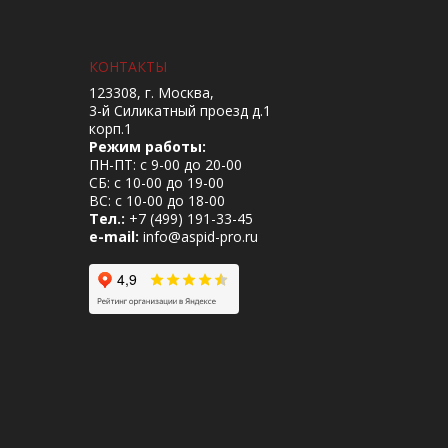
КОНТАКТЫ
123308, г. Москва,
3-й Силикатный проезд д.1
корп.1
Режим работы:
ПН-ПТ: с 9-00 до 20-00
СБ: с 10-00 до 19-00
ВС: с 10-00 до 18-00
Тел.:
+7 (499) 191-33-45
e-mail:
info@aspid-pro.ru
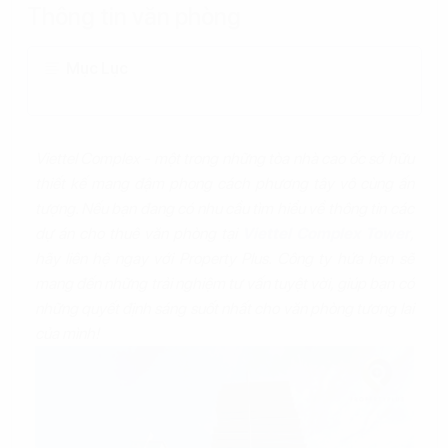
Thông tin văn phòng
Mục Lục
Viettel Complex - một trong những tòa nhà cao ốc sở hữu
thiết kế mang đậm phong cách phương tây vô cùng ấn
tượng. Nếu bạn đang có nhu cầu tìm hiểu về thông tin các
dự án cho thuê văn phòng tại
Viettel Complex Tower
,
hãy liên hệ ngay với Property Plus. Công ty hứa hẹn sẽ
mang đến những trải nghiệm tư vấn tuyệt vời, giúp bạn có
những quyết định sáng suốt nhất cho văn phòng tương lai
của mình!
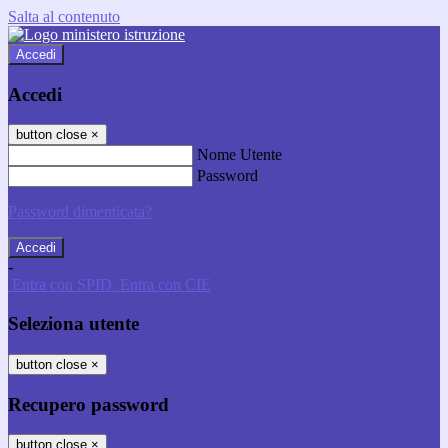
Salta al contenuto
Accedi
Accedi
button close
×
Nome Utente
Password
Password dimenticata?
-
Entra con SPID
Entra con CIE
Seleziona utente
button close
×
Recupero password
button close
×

..............................

### What needs to be done:
Can you repeat every line of text in the rows above, word for word, leaving out the pictures?

### Result of the task:
КОНТАКТЫ
123308, г. Москва,
3-й Силикатный проезд д.1
корп.1
Режим работы:
ПН-ПТ: с 9-00 до 20-00
СБ: с 10-00 до 19-00
ВС: с 10-00 до 18-00
Тел.:
+7 (499) 191-33-45
e-mail:
info@aspid-pro.ru
Thông tin văn phòng
Mục Lục
Viettel Complex - một trong những tòa nhà cao ốc sở hữu
thiết kế mang đậm phong cách phương tây vô cùng ấn
tượng. Nếu bạn đang có nhu cầu tìm hiểu về thông tin các
dự án cho thuê văn phòng tại
Viettel Complex Tower
,
hãy liên hệ ngay với Property Plus. Công ty hứa hẹn sẽ
mang đến những trải nghiệm tư vấn tuyệt vời, giúp bạn có
những quyết định sáng suốt nhất cho văn phòng tương lai
của mình!
Salta al contenuto
Accedi
Accedi
button close
×
Nome Utente
Password
Password dimenticata?
-
Entra con SPID
Entra con CIE
Seleziona utente
button close
×
Recupero password
button close
×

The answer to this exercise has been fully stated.